Il n’est pas rare de découvrir dans leur milieu naturel des cactées très affectées par l’extrême sécheresse à laquelle elles sont parfois confrontées. Ce fut le cas le 26 avril 2015 lors de nos recherches de Sclerocactus menées dans le secteur du petit massif montagneux Monte Cristo, à quelques kilomètres de la ville de Tonopah, au Nevada. La région est sous le régime climatique du désert du Grand Bassin. L’une des caractéristiques de ce désert est d’être souvent privé de nombreuses pluies qui, venant du Pacifique et poussées par des vents d’ouest dominants, sont bloquées précisément aux frontières ouest de ce désert par des reliefs imposants (Sierra Nevada), reliefs sur lesquels elles s’y déversent le plus souvent sous forme de neige.

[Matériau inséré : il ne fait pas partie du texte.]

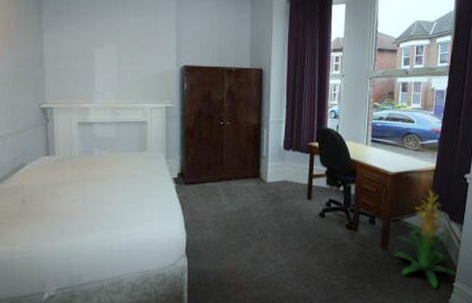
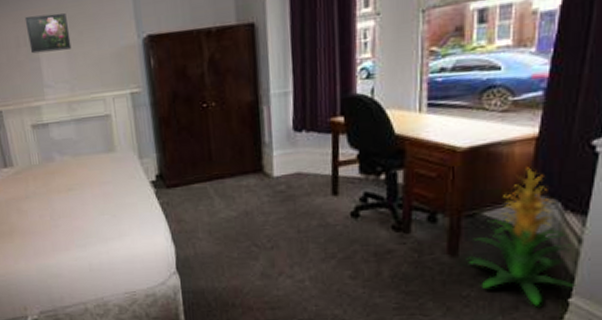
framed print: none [86,36,123,66] -> present [24,12,72,54]

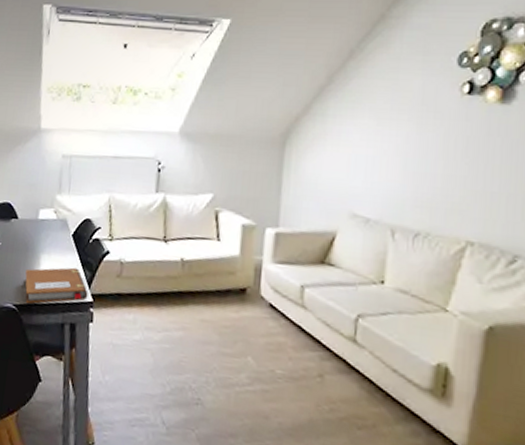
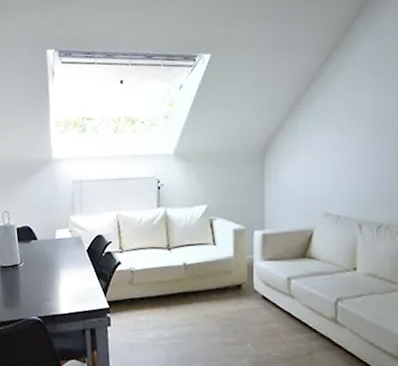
notebook: present [25,267,88,304] -> none [47,279,105,315]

Nous étions partis ce jour-là à la recherche de Sclerocactus nyensis, mais ce furent d’abord des spécimens de polyancistrus qui attirèrent tout particulièrement notre attention. Je les prenais dans un premier temps pour des nyensis en raison de leur couverture d’épines assez claire, plus nettement blanchâtre que celle des polyancistrus. Ces cactées étaient rabougries, ratatinées, ce qui changeait considérablement leur silhouette. Elles étaient manifestement âgées, mesurant hors épines 7 à 8,5 cm de diamètre de tige pour 4 à 6 cm de hauteur. Elles étaient si déshydratées que les tubercules de leur tige s’étaient affaissés les uns sur les autres au point qu’il n’était guère possible d’entrevoir leur épiderme. La plupart des épines s’entrecroisaient dans un fouillis indescriptible. On ne pouvait distinguer nettement que des épines de couleur très sombre, rougeâtre à brun rougeâtre, toutes plus ou moins érigées, avec une pointe en hameçon. Ces épines étaient cependant trop sombres et trop nombreuses pour être celles de nyensis.
Les nyensis portent 6 à 8 épines centrales par aréole dont 3 seulement, terminées par une pointe en hameçon, sont de couleur rougeâtre à brunâtre. C’est une couleur qui caractérise les jeunes épines et qui va rapidement s’éclaircir pour disparaître et donner à cette espèce une spination blanchâtre assez uniforme et lumineuse. Or, les polyancistrus portent habituellement 9 à 12 épines centrales par aréole, plus de la moitié (5 à 9) présentant une pointe en hameçon tout en étant d’une couleur sombre rougeâtre au contraire assez pérenne. De plus, sur ces spécimens déshydratés, les autres épines centrales de couleur blanche, à section plate, étaient trop longues pour être celles de nyensis. Nous étions en présence de polyancistrus peut-être hybridés nyensis compte tenu principalement de leur spination générale nettement plus blanchâtre que celle, habituellement plus grisâtre, des polyancistrus.
En cette période de l’année, ces spécimens mis à mal avec leur tige à peine gonflée, presque effondrée ou excessivement ridée, ne pouvaient qu’être victimes d’un déficit d’eau et d’humidité. Ils apparaissaient sains, bien ancrés dans le sol à fine texture que l’on découvrait après avoir écarté la couche de débris volcaniques qui les recouvrait en partie : tuf blanc et rose, basalte, pierre ponce… Un sol de prédilection pour l’espèce nyensis que nous devions trouver par la suite. Aucun trou à la base des tiges n’indiquait la présence de scarabée foreur (Moneilema semipunctatum).
Tous venaient de terminer leur floraison, le plus volumineux d’entre eux (le plus âgé aussi ?) portant 11 restes floraux à peine fanés. Aucune formation de fruit n’était engagée. Nous arrivions peut-être une ou deux journées trop tard pour voir cet exemplaire encore en fleur. Un seul spécimen, plus petit, avait encore une fleur entr’ouverte dont les pétales commençaient à être découpés par des insectes. La couleur rose grenat des pétales indiquait que cette fleur commençait tout juste à s’épanouir avant de prendre une couleur rose pourpre à magenta propre à l’espèce.